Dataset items
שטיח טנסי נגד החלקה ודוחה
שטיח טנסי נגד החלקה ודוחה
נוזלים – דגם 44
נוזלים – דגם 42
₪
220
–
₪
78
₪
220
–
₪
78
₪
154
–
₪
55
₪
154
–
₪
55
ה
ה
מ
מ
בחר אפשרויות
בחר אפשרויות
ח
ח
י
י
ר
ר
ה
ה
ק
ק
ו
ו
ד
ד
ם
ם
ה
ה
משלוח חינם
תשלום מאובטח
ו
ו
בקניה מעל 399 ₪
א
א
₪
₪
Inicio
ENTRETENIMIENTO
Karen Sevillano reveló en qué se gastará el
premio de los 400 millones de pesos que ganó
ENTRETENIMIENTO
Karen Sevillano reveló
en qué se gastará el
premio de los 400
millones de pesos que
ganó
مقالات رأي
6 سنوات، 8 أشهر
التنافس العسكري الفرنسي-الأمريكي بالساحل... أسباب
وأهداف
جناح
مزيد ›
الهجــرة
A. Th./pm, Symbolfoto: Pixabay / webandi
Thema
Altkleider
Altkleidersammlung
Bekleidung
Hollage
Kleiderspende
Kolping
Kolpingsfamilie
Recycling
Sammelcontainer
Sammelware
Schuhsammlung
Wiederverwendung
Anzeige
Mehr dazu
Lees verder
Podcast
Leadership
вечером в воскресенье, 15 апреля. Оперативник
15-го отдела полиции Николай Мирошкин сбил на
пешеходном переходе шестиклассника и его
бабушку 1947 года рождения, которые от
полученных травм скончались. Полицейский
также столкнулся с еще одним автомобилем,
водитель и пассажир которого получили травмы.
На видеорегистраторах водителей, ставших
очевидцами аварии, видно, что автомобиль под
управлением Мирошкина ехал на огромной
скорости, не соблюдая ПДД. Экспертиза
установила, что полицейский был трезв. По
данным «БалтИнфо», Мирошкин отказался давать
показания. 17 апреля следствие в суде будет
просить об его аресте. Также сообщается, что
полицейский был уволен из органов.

## EXERCISE GOAL
Lines that include the word "Sevillano" — how many are there in the data? Answer with the number alone.

## RESPONSE TO THE EXERCISE
2